Острословы — пытаясь защититься щитом от щекотливой темы — добавляют: «-Я испытал шок, когда  умер, потому что сосед мне теперь точно не вернёт долг в 10 000 и бензопилу». Чтобы как-то заменить это леденящее слово — умирать — люди придумывают нечто, чтобы накинуть вуаль на страшное лицо смерти.  «Дать дуба». «Отбросить коньки». «Дед Матвей подошёл к березе, вздохнул, и дал дуба».

  Выходит в нашем обществе над темой смерти давлеет два пресса: общественное табу на  вдумчивые рассуждения о кончине, да и языковых инструментов (терминов) у нас для обозначения этого Великого Уравнителя (Смерти) почти нет. Умер, и умер.
  И второе — трудно описать то, что невозможно почувствовать, потрогать, ощутить. С «того света» телефонные провода не проложены, мессенждеры не пашут, голосовая почта недоступна.

   Для смягчения общественного табу мы в разговорах начинаем ассоциировать смерть человека со смертью животных. Это уже чуть проще. Хотя даже короткий рассказ из цикла «как умирала любимая моя морская свинка по кличке "Бабабой» слушается тяжело, с дискомфортом и все эти подробности...Ее хочется.  Для ещё большего смягчения мы ассоциируем смерть с умиранием вещей. Вещи ведь тоже умирают!

 «- Мой телевизор сдох, и я стал чувствовать себя прекрасно, так как перестал смотреть новости и дурацкие ток-шоу».
   Если мы рассмотрим смерть еще через одну призму — сон — то говорить на тему сна гораздо проще, чем смерти. «Он спит мертвецки». Спящий в целом очень походит на мертвеца, но конфуз в том, что когда сей мертвец начинает ворочаться, чмокать губёшками и издавать разные звуки в процессе быстрого сна, а то и зовёт некую Ксюху, когда рядом Света, такой «покойничек» вызывает как раз очень живые чувства. Он может казаться странным. Не воспитаннным, умильным. или притворщиком и проч. Но — Живой.

  Когда мы спим, то как и у покойника, наши проблемы, даже боли, душевные раны уходят на второй план, не беспокоят. Это эффект отречения от мира,  как и у покойника во сне. Мы «выключаемся» и там и там, но после настоящей смерти это происходит навсегда. Большинство людей после звонка будильника проснутся и пойдут жевать бутерброд. А вот после реальной смерти бутерброд в рот не полезет. Даже  с искрой.

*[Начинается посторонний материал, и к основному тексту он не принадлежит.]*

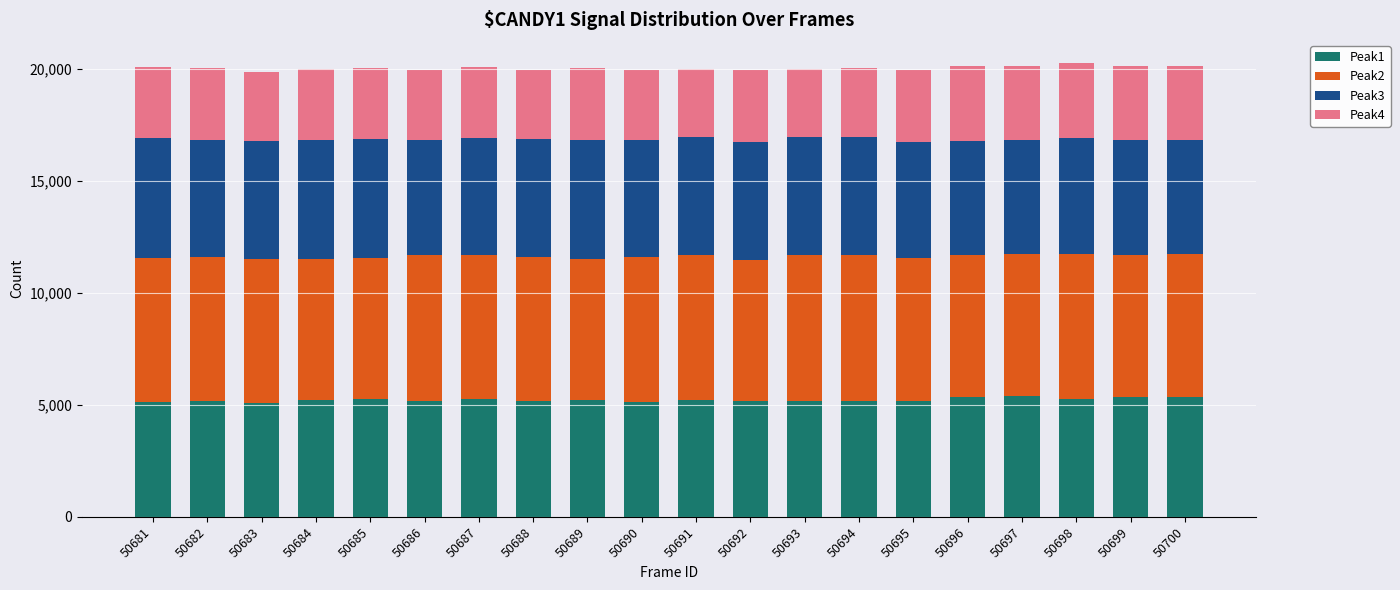

Count the number of categories in the chart.

20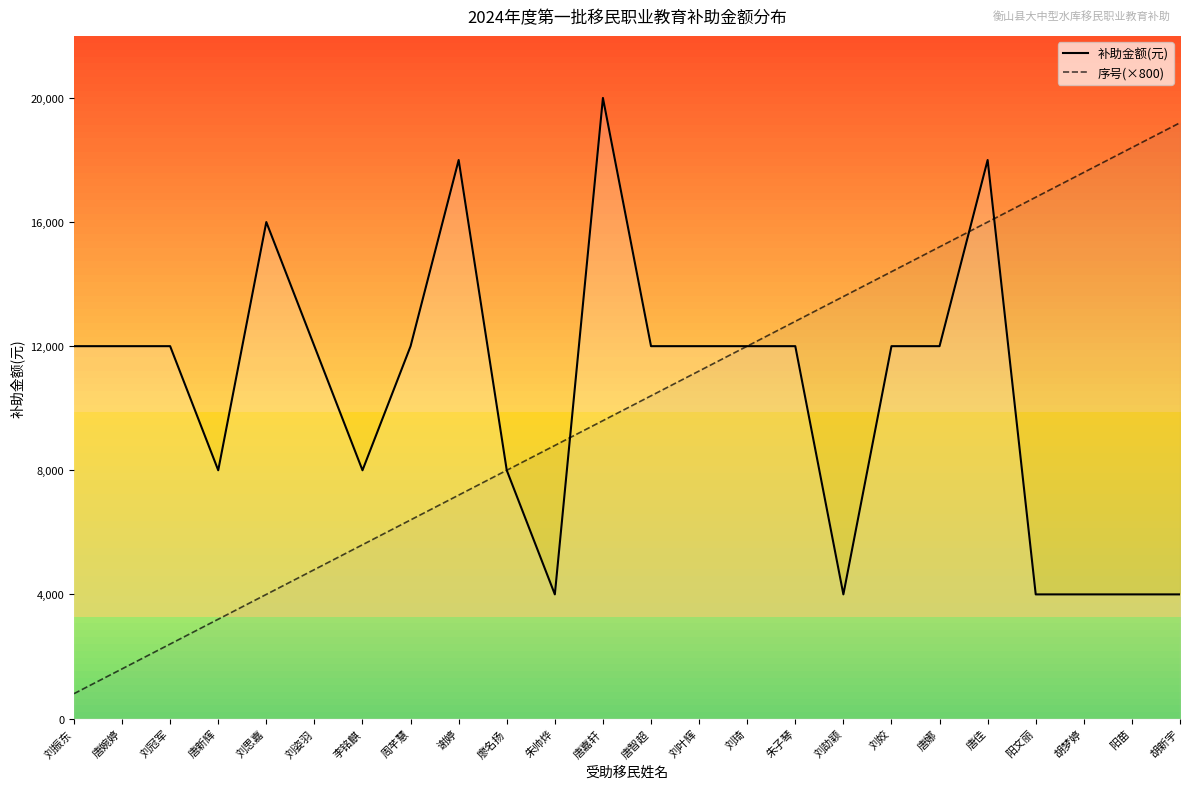

Count the number of categories in the chart.

24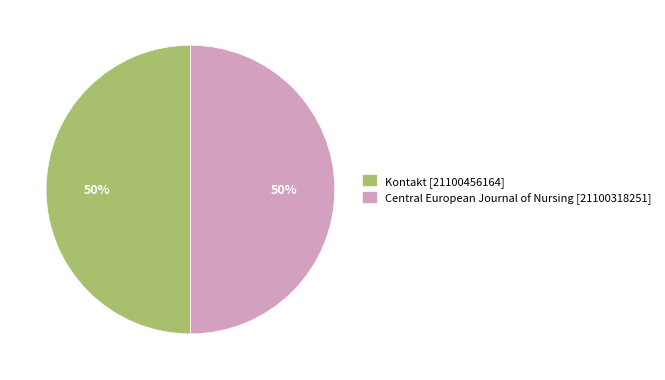

How many segments does this pie chart have?

2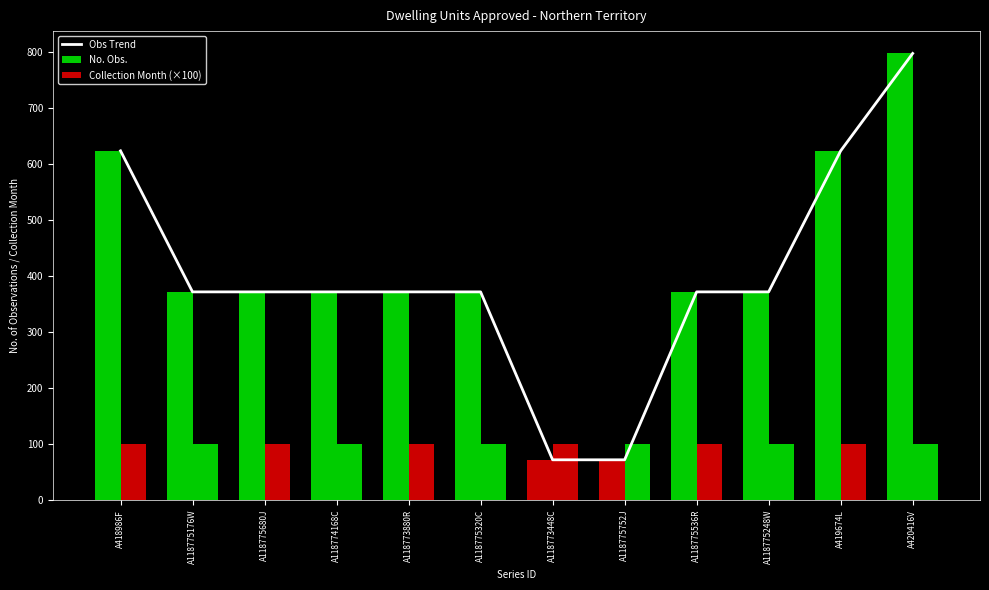

Reading right to left, extract all data points from this chart.

Obs Trend: A420416V=798	A419674L=624	A118775248W=372	A118775536R=372	A118775752J=72	A118773448C=72	A118775320C=372	A118773880R=372	A118774168C=372	A118775680J=372	A118775176W=372	A418986F=624
No. Obs.: A420416V=798	A419674L=624	A118775248W=372	A118775536R=372	A118775752J=72	A118773448C=72	A118775320C=372	A118773880R=372	A118774168C=372	A118775680J=372	A118775176W=372	A418986F=624
Collection Month (×100): A420416V=100	A419674L=100	A118775248W=100	A118775536R=100	A118775752J=100	A118773448C=100	A118775320C=100	A118773880R=100	A118774168C=100	A118775680J=100	A118775176W=100	A418986F=100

 Но есть небольшая прослойка людей, которые спокойно и даже весело рассуждают о смерти. О собственной в том числе. Такие оптимисты запросто могут класть веселые цветочки в могилу товарищу и просить то же самое сделать для них, когда время придёт. В гроб к покойнику кладут его любимые игрушки, амулеты, иногда даже комиксы, если отошедший в мир иной был весельчаком и любил смешные картинки. На поминках эти люди танцуют, даже рассказывают анекдоты, носят удобную, а не стягивающую строгую черную одежду.

  Для  них смерть — не более чем переход из одного мира в иной, причем следующий мир лучше. Чище этого. Если вера в такой переход искренняя, то и поболтать о смерти для них не проблема.

   Как объяснила мне  женщина с этой философией, что «есть одна матрица и человек в ней живёт, радуется, страдает, умирает. Но программа рано или поздно заканчивается, и индивидуум переходит  в другую матрицу. Ясно?». Вполне. И я кивнул.

А как же все эти видения типа света в конце тоннеля, падение в бесконечную пропасть и прочее? Приблизиться к смерти и умереть — всё это две большие разницы, как говорят в Одессе. Тот, кто был реанимирован при помощи электрического разряда в сердце или оживился благодаря искусственному дыханию, кардинально отличается от того, кто уже с неделю лежит в холодильнике морга. Посему здесь сравнения некорректны.

  Говорить о собственной смерти трудно, страшно, дискомфортно, но тот, кто способен это делать без липкого страха в глазах и голосе — заслуживает особый похвалы.